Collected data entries
__________________________________________________

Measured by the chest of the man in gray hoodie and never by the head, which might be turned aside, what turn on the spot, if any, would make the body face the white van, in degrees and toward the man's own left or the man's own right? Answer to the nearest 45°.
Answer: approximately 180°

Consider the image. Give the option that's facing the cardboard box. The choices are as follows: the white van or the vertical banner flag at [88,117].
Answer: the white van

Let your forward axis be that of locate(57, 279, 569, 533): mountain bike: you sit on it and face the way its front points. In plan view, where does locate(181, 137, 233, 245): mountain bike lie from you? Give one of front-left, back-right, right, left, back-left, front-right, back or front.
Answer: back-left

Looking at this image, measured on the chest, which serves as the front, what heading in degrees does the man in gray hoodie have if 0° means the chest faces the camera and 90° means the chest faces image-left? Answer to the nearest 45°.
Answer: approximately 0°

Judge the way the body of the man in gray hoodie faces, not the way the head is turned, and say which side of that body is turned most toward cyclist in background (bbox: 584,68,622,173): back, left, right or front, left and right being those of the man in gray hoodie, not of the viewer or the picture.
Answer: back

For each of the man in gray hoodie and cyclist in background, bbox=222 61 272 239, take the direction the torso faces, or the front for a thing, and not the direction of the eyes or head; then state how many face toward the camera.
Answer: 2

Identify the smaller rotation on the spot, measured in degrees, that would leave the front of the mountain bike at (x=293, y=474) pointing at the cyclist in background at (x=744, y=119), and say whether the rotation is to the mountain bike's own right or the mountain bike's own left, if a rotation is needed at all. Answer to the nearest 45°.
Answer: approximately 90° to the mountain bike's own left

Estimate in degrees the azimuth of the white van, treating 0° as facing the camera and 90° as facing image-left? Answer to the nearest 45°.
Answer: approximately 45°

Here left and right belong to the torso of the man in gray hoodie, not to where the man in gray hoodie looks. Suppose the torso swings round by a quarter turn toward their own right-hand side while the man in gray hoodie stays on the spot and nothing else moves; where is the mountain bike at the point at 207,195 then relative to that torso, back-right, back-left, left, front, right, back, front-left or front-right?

__________________________________________________

What the task requires: Render the lines above as a Markdown table with two columns, Row and Line, numbering each row and skipping blank lines.

Result:
| Row | Line |
|---|---|
| 1 | Measured by the chest of the man in gray hoodie and never by the head, which might be turned aside, what turn on the spot, if any, would make the body face the white van, in degrees and toward the man's own left or the man's own right? Answer to the nearest 45°. |
| 2 | Answer: approximately 180° |
| 3 | Consider the image. Give the option that's facing the cardboard box. The choices are as follows: the white van or the vertical banner flag at [88,117]. |
| 4 | Answer: the white van |
| 5 | Let your forward axis be that of locate(57, 279, 569, 533): mountain bike: you sit on it and face the way its front points. In plan view, where does locate(181, 137, 233, 245): mountain bike lie from you? Give one of front-left, back-right, right, left, back-left, front-right, back or front. |
| 6 | Answer: back-left |
| 7 | Looking at this image, measured on the chest, which serves as the front, what heading in degrees does the man in gray hoodie have if 0° means the chest faces the camera and 90° means the chest faces image-left? Answer to the nearest 45°. |
| 8 | Answer: approximately 0° |
| 9 | Judge the way the body of the man in gray hoodie faces, not the way the head is turned, and say which side of that body is turned most toward cyclist in background (bbox: 584,68,622,173): back, left, right or front, left and right being those of the man in gray hoodie, not of the viewer or the picture. |
| 10 | Answer: back |
| 11 | For each of the man in gray hoodie and cyclist in background, bbox=222 61 272 239, take the direction the torso faces, or the front for a thing, and not the direction of the eyes or head; then state how many face toward the camera. |
| 12 | Answer: 2 |
| 13 | Identify the smaller rotation on the spot, measured in degrees, that would leave the front of the mountain bike at (x=293, y=474) pointing at the cyclist in background at (x=744, y=119), and say whether the rotation is to the mountain bike's own right or the mountain bike's own left, if a rotation is needed at all. Answer to the nearest 45°. |
| 14 | Answer: approximately 90° to the mountain bike's own left |
| 15 | Estimate in degrees the azimuth of the white van, treating 0° as facing the camera and 90° as facing image-left? Answer to the nearest 45°. |
| 16 | Answer: approximately 45° |
| 17 | Here left and right belong to the torso of the man in gray hoodie, not to where the man in gray hoodie looks. Suppose the torso swings round by a quarter turn toward their own right-hand side while the man in gray hoodie stays on the spot and nothing else moves; where is the mountain bike at the point at 207,195 then relative to that torso, back-right, back-left, left, front, right, back, front-left or front-right? |